* _Written request a_: Copy the rows from the start through the line that contains "picture [186, 1115, 600, 1529]", inclusive, keeping each line unchanged.

* _Selected text_:

'''

# Addaxx vom Leiser Schutz



## doggybyts89 (Mar 22, 2008)

I'd love a full Critique of her. Not only on her but her lines as well. 

I don't have her all set up on the database just yet, but here are her Dam and Sire's pedigrees. [He isn't listed in the database, so I linked to his Sire and Dam]

Peggy vom Haus Frommer [Dam] 
Chef von der Fasanerie [Grand Sire - Sire's side] 
Xhantippe van Blommerschot [Grand Dam - Sire's side] 

Addaxx is 8 months old. These photos were just taken today. [Side note, Leiser Schutz is not the name of her kennel. I was given no preset expectations for her Reg. name so I came up with one of my own. ]

Stack


Headshot


Please excuse her coat, she is in need of a good bath and brush.


----------



## littledmc17 (Apr 9, 2008)

gorgeous head shot
beautiful dog


----------



## Kurys Mom (Oct 11, 2008)

Can not critique her for you, not qualified to do so BUT I have to tell you, she is absolutely gorgeous! Wow her face just melted my heart. She reminds me of my Küry. Beautiful girl you have there!

-Lisa


----------



## doggybyts89 (Mar 22, 2008)

Thank you for the kind comments.









No one has any critiques?


----------



## Ishta (Feb 16, 2009)

What I look for is that the top and bottom lines are good and that the dog isn't over angulated! She looks very good on those counts and is absolutely gorgeous! A Pretty pretty dog!


----------



## doggybyts89 (Mar 22, 2008)

Thank you


----------



## angelaw (Dec 14, 2001)

besides the obvious long coat (which is very pretty ), needs more rear angulation, better croup, topline could be better, and either her rear is too tall or there's a big dip in her withers, but I still like her









Lines are working lines. http://www.pedigreedatabase.com/gsd/pedigree/5/588859.html

(for anyone looking, dog in question, this is her pedigree with direct sire listed) line bred on Fado, should have some nice drive.


----------



## doggybyts89 (Mar 22, 2008)

I have a more recent [horrible] stack of her. Though her coat looks better in this one. lol. She did not feel like stacking for me that day.



















Thank you for the critique, Angela. I knew she was working lines, but I was wondering what part? 

Thank you for posting her pedigree, I forgot to post the link after I put her in the database.

'''

* _Records for the exercise_:
'''

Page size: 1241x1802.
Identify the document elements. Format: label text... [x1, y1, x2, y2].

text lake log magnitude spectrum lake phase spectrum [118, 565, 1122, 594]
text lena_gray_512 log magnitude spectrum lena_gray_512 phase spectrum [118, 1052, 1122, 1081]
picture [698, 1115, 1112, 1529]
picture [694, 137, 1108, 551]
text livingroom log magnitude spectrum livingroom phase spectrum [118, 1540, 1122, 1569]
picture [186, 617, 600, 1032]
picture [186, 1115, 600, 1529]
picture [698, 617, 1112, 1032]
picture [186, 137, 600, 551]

'''

* _Written request b_: Summarize the forum thread in two sentences.

* _Expected answer a_:
Page size: 1241x1802.
Identify the document elements. Format: label text... [x1, y1, x2, y2].

text lake log magnitude spectrum lake phase spectrum [118, 565, 1122, 594]
text lena_gray_512 log magnitude spectrum lena_gray_512 phase spectrum [118, 1052, 1122, 1081]
picture [698, 1115, 1112, 1529]
picture [694, 137, 1108, 551]
text livingroom log magnitude spectrum livingroom phase spectrum [118, 1540, 1122, 1569]
picture [186, 617, 600, 1032]
picture [186, 1115, 600, 1529]

* _Expected answer b_: A poster asks for a full critique of Addaxx, an 8-month-old dog, and of her lines, sharing pedigree names and new photos. Several replies call her gorgeous, and one critique says she needs more rear angulation and a better croup and topline, while noting that her lines are working lines, line bred on Fado.